Tottenham – Everton 0:1. Carlo Ancelotti pokonuje Jose Mourinho


Tottenham gościł w niedzielne popołudnie na własnym stadionie Everton i przegrał 0:1

13 września 2020 Tottenham – Everton 0:1. Carlo Ancelotti pokonuje Jose Mourinho

Mimo zapowiedzi mecz między Tottenhamem i Evertonem nie był hitem kolejki. Głównie za sprawą świetnego spotkania między Liverpoolem i Leeds. Nie oznacza to jednak, że w niedzielne popołudnie obejrzeliśmy słabe widowisko. Oba zespoły stworzyły sobie kilka dogodnych sytuacji, ale to podopieczni Carlo Ancelottiego wywieźli z północnego Londynu trzy punkty i to w pełni zasłużenie.


Udostępnij na Udostępnij na

W roli faworyta przed niedzielnym starciem był mimo wszystko Tottenham. W końcu w inauguracyjnych meczach na własnym stadionie nie przegrał od 23 lat. Natomiast Everton w poprzednich czterech bataliach na wyjeździe na początku sezonu remisował za każdym razem. Do tego „Koguty” grały na własnym boisku, a w ich szeregach znajdował się Kane, który bilans z drużyną z Goodison Park miał wyśmienity. Dziewięć bramek w dziewięciu spotkaniach. Dodatkowo Jose Mourinho w ostatnich czterech spotkaniach pokonywał Carlo Ancelottiego za każdym razem.

Duże ambicje Evertonu i Tottenhamu

Oba kluby przystępowały do pierwszego ligowego starcia z myślą, że ten sezon będzie dla nich udany. Zarówno Tottenham, jak i Everton dokonali w tym okienku kilku ciekawych transferów. Wyrażały one więcej niż jakiekolwiek deklaracje.

******

• **Twoje zadanie**
Podaj na podstawie artykułu o meczu Tottenhamu z Evertonem, od ilu lat Tottenham nie przegrał inauguracyjnego meczu na własnym stadionie.

******

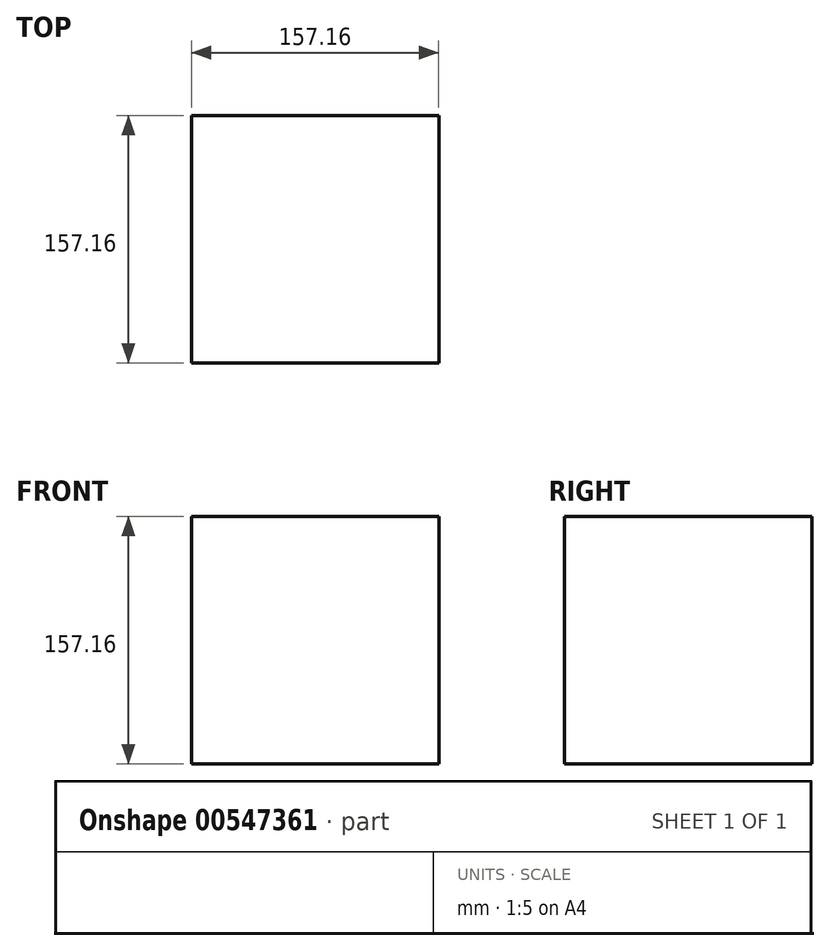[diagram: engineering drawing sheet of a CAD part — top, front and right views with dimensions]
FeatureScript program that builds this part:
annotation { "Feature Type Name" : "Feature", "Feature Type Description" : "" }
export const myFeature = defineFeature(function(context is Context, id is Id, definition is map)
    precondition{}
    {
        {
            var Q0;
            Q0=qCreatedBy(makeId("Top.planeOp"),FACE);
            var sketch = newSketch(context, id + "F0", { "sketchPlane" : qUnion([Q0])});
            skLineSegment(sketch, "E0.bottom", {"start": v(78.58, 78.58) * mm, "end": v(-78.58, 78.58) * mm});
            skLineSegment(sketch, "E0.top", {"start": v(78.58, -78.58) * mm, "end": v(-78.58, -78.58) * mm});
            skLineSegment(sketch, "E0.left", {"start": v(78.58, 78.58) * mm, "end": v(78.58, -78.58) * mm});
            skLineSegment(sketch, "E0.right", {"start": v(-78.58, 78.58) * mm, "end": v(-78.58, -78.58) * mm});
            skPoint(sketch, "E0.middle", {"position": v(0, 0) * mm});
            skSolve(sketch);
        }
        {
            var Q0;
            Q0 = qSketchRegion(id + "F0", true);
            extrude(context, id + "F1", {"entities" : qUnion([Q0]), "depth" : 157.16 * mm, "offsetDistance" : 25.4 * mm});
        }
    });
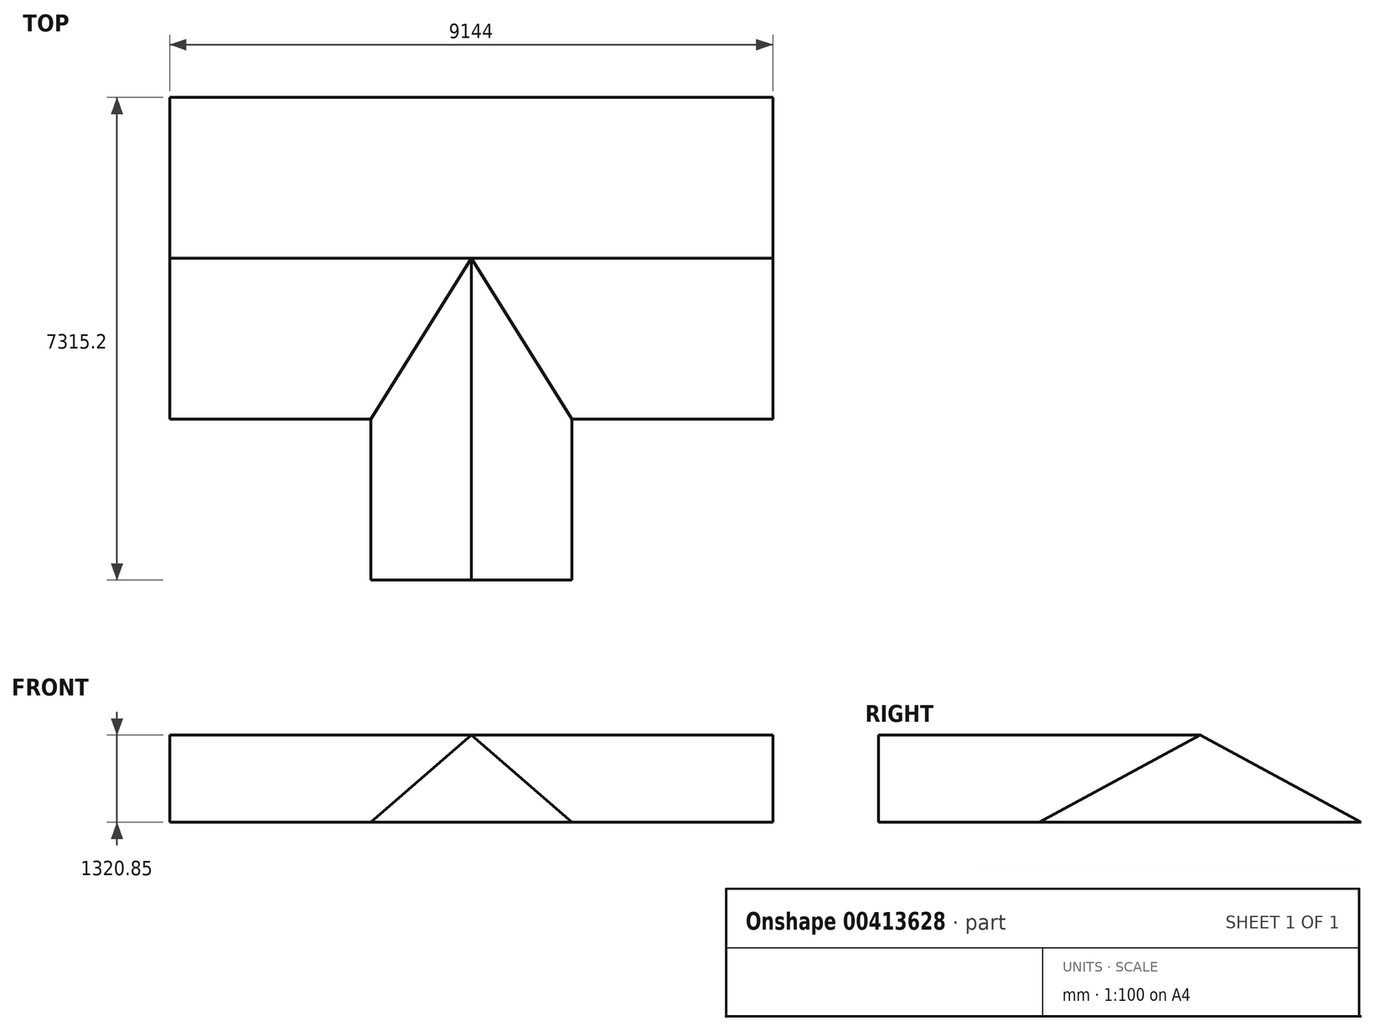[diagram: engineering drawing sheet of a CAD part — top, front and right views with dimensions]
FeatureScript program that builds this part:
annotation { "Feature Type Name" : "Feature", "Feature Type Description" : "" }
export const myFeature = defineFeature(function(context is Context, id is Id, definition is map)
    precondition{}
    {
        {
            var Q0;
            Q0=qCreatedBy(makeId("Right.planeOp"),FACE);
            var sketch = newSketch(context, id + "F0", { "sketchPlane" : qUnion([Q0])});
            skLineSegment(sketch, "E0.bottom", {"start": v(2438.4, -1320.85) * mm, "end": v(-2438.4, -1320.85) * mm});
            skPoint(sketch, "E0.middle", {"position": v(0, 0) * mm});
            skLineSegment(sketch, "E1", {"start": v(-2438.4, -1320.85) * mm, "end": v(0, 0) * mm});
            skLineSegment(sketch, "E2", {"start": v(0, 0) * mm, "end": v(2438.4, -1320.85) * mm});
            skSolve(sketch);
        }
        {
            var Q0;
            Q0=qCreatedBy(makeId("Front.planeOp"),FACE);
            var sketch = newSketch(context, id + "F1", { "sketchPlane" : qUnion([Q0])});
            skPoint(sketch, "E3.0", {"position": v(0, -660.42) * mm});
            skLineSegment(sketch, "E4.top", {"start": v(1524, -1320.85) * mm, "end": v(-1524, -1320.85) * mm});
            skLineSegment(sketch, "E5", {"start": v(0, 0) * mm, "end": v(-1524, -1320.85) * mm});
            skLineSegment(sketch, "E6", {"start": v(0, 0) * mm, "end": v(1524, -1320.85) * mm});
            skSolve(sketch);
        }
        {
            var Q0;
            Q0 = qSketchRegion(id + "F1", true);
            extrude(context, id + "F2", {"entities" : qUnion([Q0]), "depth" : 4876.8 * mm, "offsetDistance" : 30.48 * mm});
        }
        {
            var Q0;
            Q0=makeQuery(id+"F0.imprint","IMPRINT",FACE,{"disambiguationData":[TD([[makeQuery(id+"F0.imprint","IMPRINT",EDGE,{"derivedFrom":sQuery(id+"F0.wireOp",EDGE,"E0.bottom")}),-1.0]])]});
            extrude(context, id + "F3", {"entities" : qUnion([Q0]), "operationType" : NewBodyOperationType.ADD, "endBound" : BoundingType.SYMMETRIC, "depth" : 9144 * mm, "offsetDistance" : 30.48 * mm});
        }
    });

******

• **Odpowiedź do zadania**
Od 23 lat.